And it's no wonder why railroad managers hate union coalitions: they put a stop to their "divide and conquer" strategy. As George Francisco, President of National Conference of Firemen & Oilers SEIU, pointed out at the Seminar, traditionally rail carriers whipsaw the unions, first by dividing them (often by using the egos of union representatives as a wedge) in order to gain a favorable "pattern" contract with one union, and then by bludgeoning one union after another with their so-called "pattern" contract. The only defense against this strategy is for rail unions to recognize their common self-interests and to work together as a team to achieve their common bargaining goals.

Now God knows coalitions are not perfect (or easy to maintain), but they certainly beat the alternative. And the proof is in the pudding. Perhaps the longest running example of an effective Coalition is on Metro-North Railroad. Started in 1984 amidst the ashes of Conrail's Metropolitan District, for the past 25 years the unions on Metro-North Railroad have maintained a working Coalition both for collective bargaining and sharing information on common issues. As a result, today Metro-North's contract is one of the best on any railroad in the country. For a Railway Labor Executive Association White Paper on the Metro-North Labor Coalition, click here.

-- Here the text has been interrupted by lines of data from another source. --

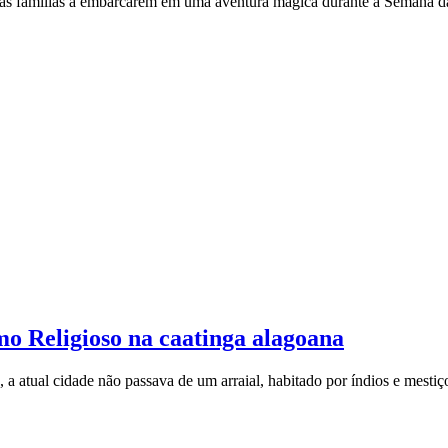
as famílias a embarcarem em uma aventura mágica durante a Semana da 
o Religioso na caatinga alagoana
, a atual cidade não passava de um arraial, habitado por índios e mes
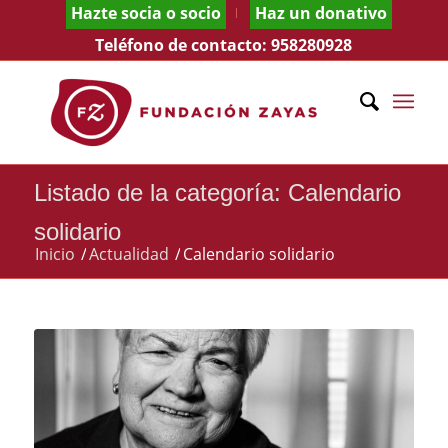
Hazte socia o socio
Haz un donativo
Teléfono de contacto:
958280928
Listado de la categoría: Calendario
solidario
Inicio
/
Actualidad
/
Calendario solidario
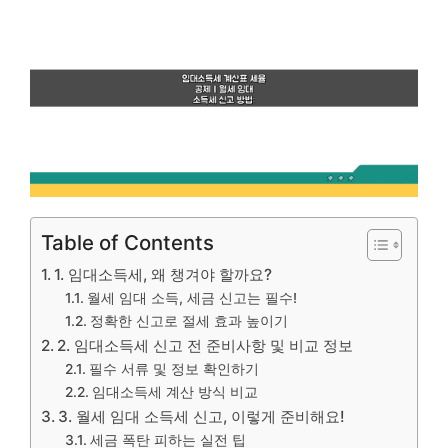
Table of Contents
1. 임대소득세, 왜 챙겨야 할까요?
월세 임대 소득, 세금 신고는 필수!
정확한 신고로 절세 효과 높이기
2. 임대소득세 신고 전 준비사항 및 비교 정보
필수 서류 및 정보 확인하기
임대소득세 계산 방식 비교
3. 월세 임대 소득세 신고, 이렇게 준비해요!
세금 폭탄 피하는 실전 팁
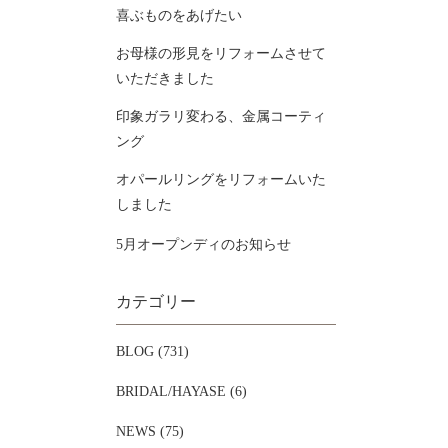
喜ぶものをあげたい
お母様の形見をリフォームさせて
いただきました
印象ガラリ変わる、金属コーティ
ング
オパールリングをリフォームいた
しました
5月オープンディのお知らせ
カテゴリー
BLOG (731)
BRIDAL/HAYASE (6)
NEWS (75)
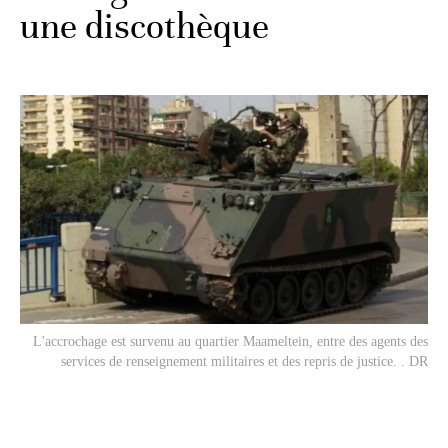
une discothèque
L'accrochage est survenu au quartier Maameltein, entre des agents des
services de renseignement militaires et des repris de justice. . DR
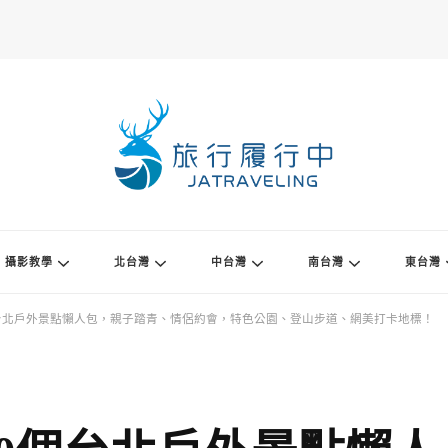
攝影教學
北台灣
中台灣
南台灣
東台灣
台北戶外景點懶人包，親子踏青、情侶約會，特色公園、登山步道、網美打卡地標！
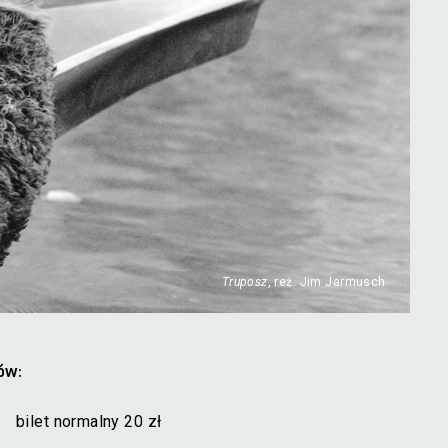
Truposz
, reż. Jim Jarmusch
ów:
bilet normalny 20 zł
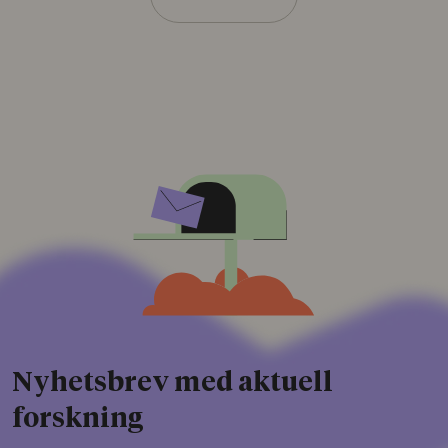
Nyhetsbrev med aktuell
forskning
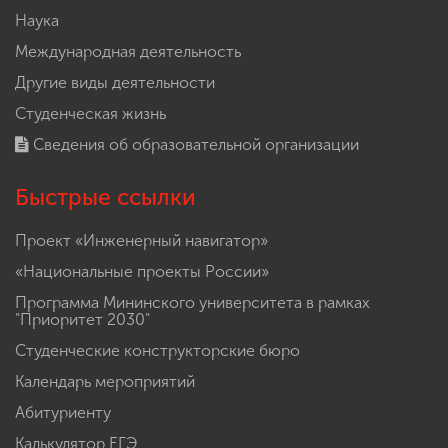
Наука
Международная деятельность
Другие виды деятельности
Студенческая жизнь
Сведения об образовательной организации
Быстрые ссылки
Проект «Инженерный навигатор»
«Национальные проекты России»
Программа Мининского университета в рамках
"Приоритет 2030"
Студенческие конструкторские бюро
Календарь мероприятий
Абитуриенту
Калькулятор ЕГЭ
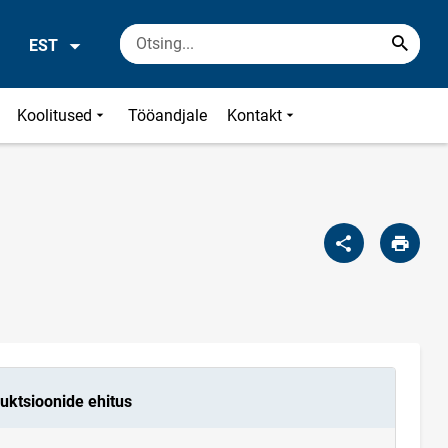
EST
Koolitused
Tööandjale
Kontakt
uktsioonide ehitus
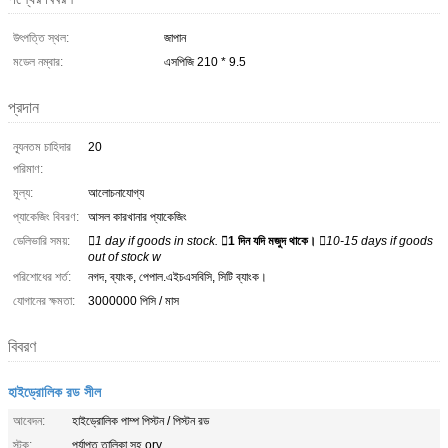
উৎপত্তি স্থল:
জাপান
মডেল নম্বার:
এসপিজি 210 * 9.5
প্রদান
ন্যূনতম চাহিদার
20
পরিমাণ:
মূল্য:
আলোচনাযোগ্য
প্যাকেজিং বিবরণ:
আসল কারখানার প্যাকেজিং
ডেলিভারি সময়:
1 day if goods in stock.
1 দিন যদি মজুদ থাকে।
10-15 days if goods
out of stock w
পরিশোধের শর্ত:
নগদ, ব্যাংক, পেপাল.এইচএসবিসি, সিটি ব্যাংক।
যোগানের ক্ষমতা:
3000000 পিসি / মাস
বিবরণ
হাইড্রোলিক রড সীল
আবেদন:
হাইড্রোলিক পাম্প পিস্টন / পিস্টন রড
স্টক:
পর্যাপ্ত তালিকা সহ ory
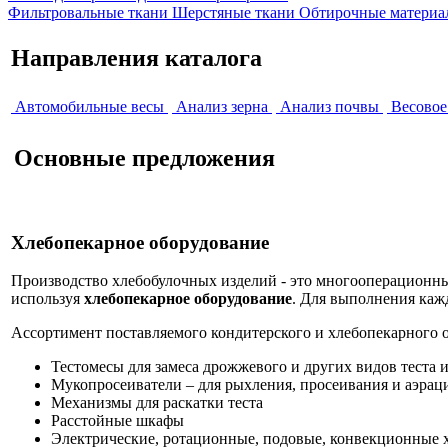
Фильтровальные ткани
Шерстяные ткани
Обтирочные материа
Направления каталогa
Автомобильные весы
Анализ зерна
Анализ почвы
Весовое
Основные предложения
Хлебопекарное оборудование
Производство хлебобулочных изделий - это многооперационны
используя
хлебопекарное оборудование
. Для выполнения каж
Ассортимент поставляемого кондитерского и хлебопекарного о
Тестомесы для замеса дрожжевого и других видов теста 
Мукопросеиватели – для рыхления, просеивания и аэрац
Механизмы для раскатки теста
Расстойные шкафы
Электрические, ротационные, подовые, конвекционные 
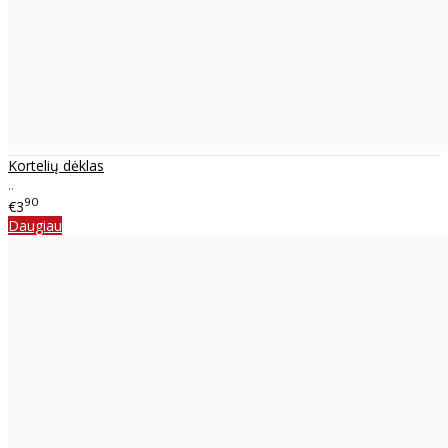
Kortelių dėklas
..
90
€3
Daugiau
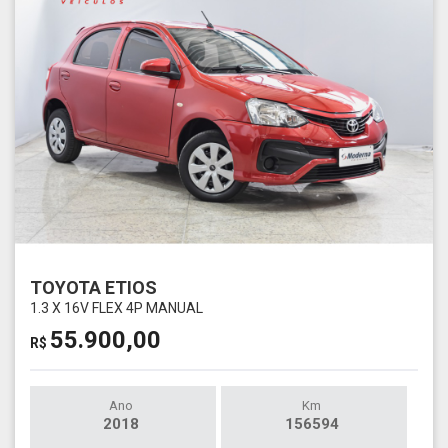
TOYOTA ETIOS
1.3 X 16V FLEX 4P MANUAL
55.900,00
R$
Ano
Km
2018
156594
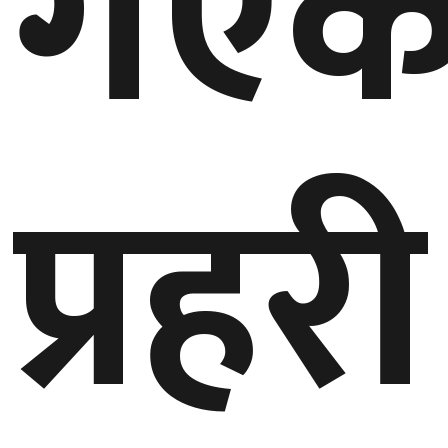
गएक
घुमफिर
ब्लग
प्रहरी
कला/
साहित्य
ग्लोबल
गल्फ
अमेरिका
एसिया
यूरोप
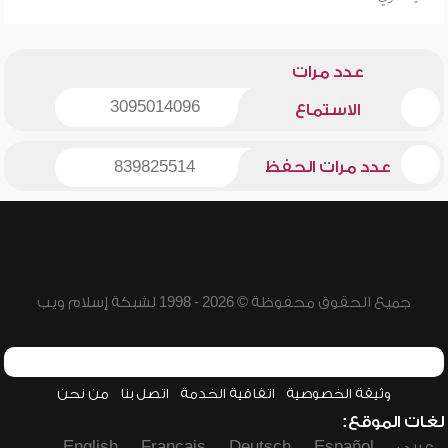
عدد مرات
3095014096
الاستماع
عدد مرات الحفظ
839825514
جميع الحقوق محفوظة © 2026 - 1998 لشبكة إسلام ويب
وثيقة الخصوصية
اتفاقية الخدمة
اتصل بنا
من نحن
لغات الموقع:
عربي
Español
Deutsch
Français
English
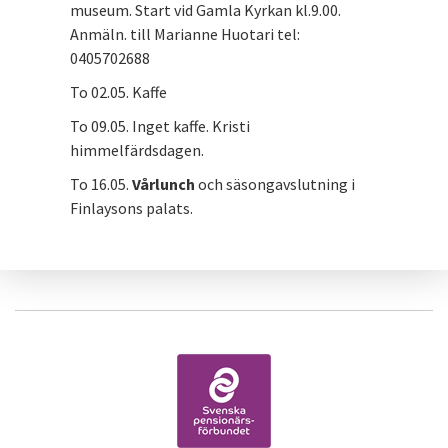
museum. Start vid Gamla Kyrkan kl.9.00.
Anmäln. till Marianne Huotari tel:
0405702688
To 02.05. Kaffe
To 09.05. Inget kaffe. Kristi
himmelfärdsdagen.
To 16.05.
Vårlunch
och säsongavslutning i
Finlaysons palats.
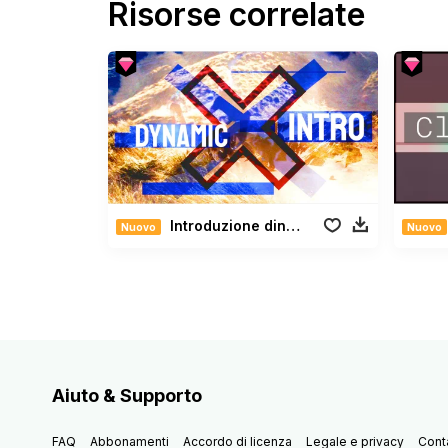
Risorse correlate
Introduzione dinamica
Nuovo
Nuovo
Aiuto & Supporto
FAQ
Abbonamenti
Accordo di licenza
Legale e privacy
Conta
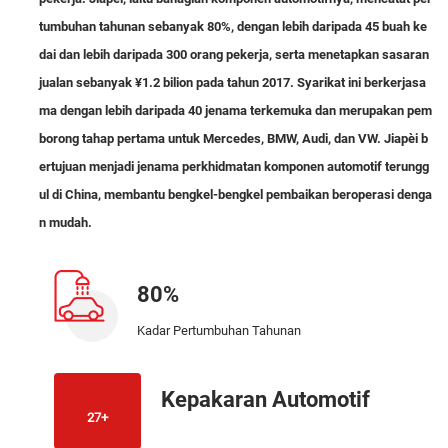
tumbuhan tahunan sebanyak 80%, dengan lebih daripada 45 buah ke
dai dan lebih daripada 300 orang pekerja, serta menetapkan sasaran
jualan sebanyak ¥1.2 bilion pada tahun 2017. Syarikat ini berkerjasa
ma dengan lebih daripada 40 jenama terkemuka dan merupakan pem
borong tahap pertama untuk Mercedes, BMW, Audi, dan VW. Jiapèi b
ertujuan menjadi jenama perkhidmatan komponen automotif terungg
ul di China, membantu bengkel-bengkel pembaikan beroperasi denga
n mudah.
80%
Kadar Pertumbuhan Tahunan
Kepakaran Automotif
27+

So Bill Murphy has good reason to fear the newly formed New Jersey Transit Railroad Coalition. And for the first time the Massachusetts Bay Commuter Railroad is facing a Coalition of its unions as well. So to those union reps on New Jersey Transit (such as Dean Devita, Arthur Davidson, and Pat Reilly) and on MBCR and elsewhere with the wisdom to see the advantages of forming such coalitions, I say, "Right on, keep the faith, and never forget: don't let the perfect be the enemy of the good."